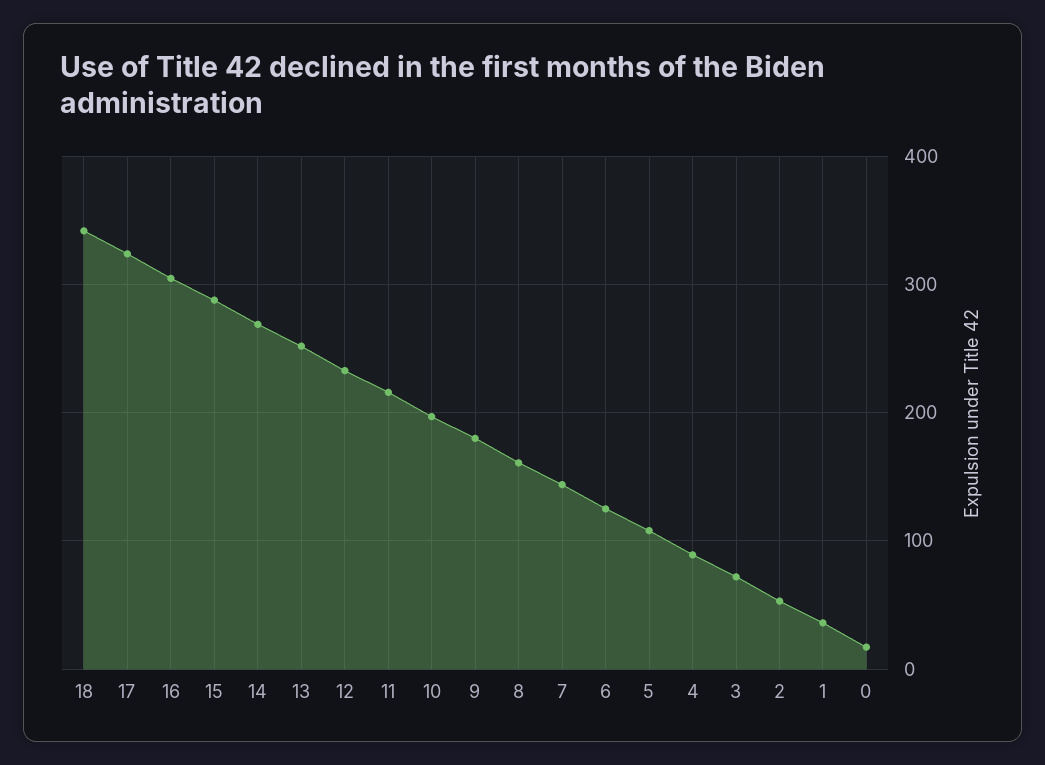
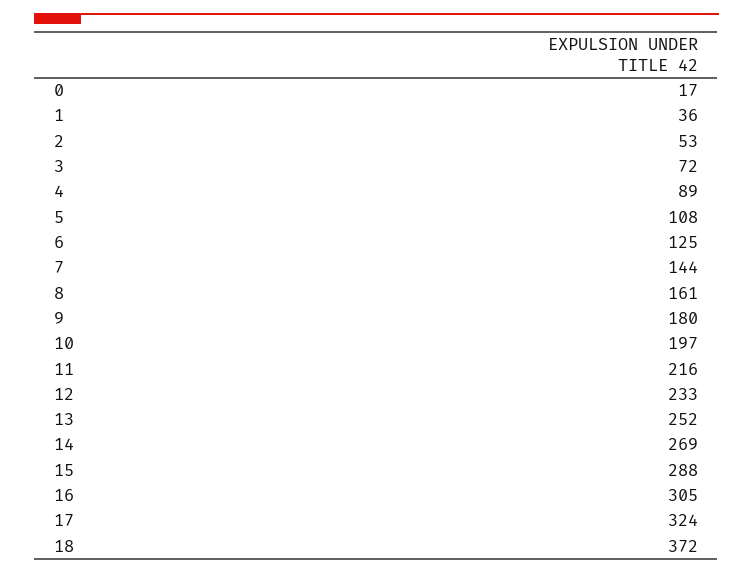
  {
-   "18": 340,
+   "18": 372,
    "17": 324,
    "16": 305,
    "15": 288,
    "14": 269,
    "13": 252,
    "12": 233,
    "11": 216,
    "10": 197,
    "9": 180,
    "8": 161,
    "7": 144,
    "6": 125,
    "5": 108,
    "4": 89,
    "3": 72,
    "2": 53,
    "1": 36,
    "0": 17
  }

■ TO-DO ITEM:
Any images must be dropped; all other material is to be printed exactly.

■ OUTPUT:
  {
-   "18": 340,
+   "18": 372,
    "17": 324,
    "16": 305,
    "15": 288,
    "14": 269,
    "13": 252,
    "12": 233,
    "11": 216,
    "10": 197,
    "9": 180,
    "8": 161,
    "7": 144,
    "6": 125,
    "5": 108,
    "4": 89,
    "3": 72,
    "2": 53,
    "1": 36,
    "0": 17
  }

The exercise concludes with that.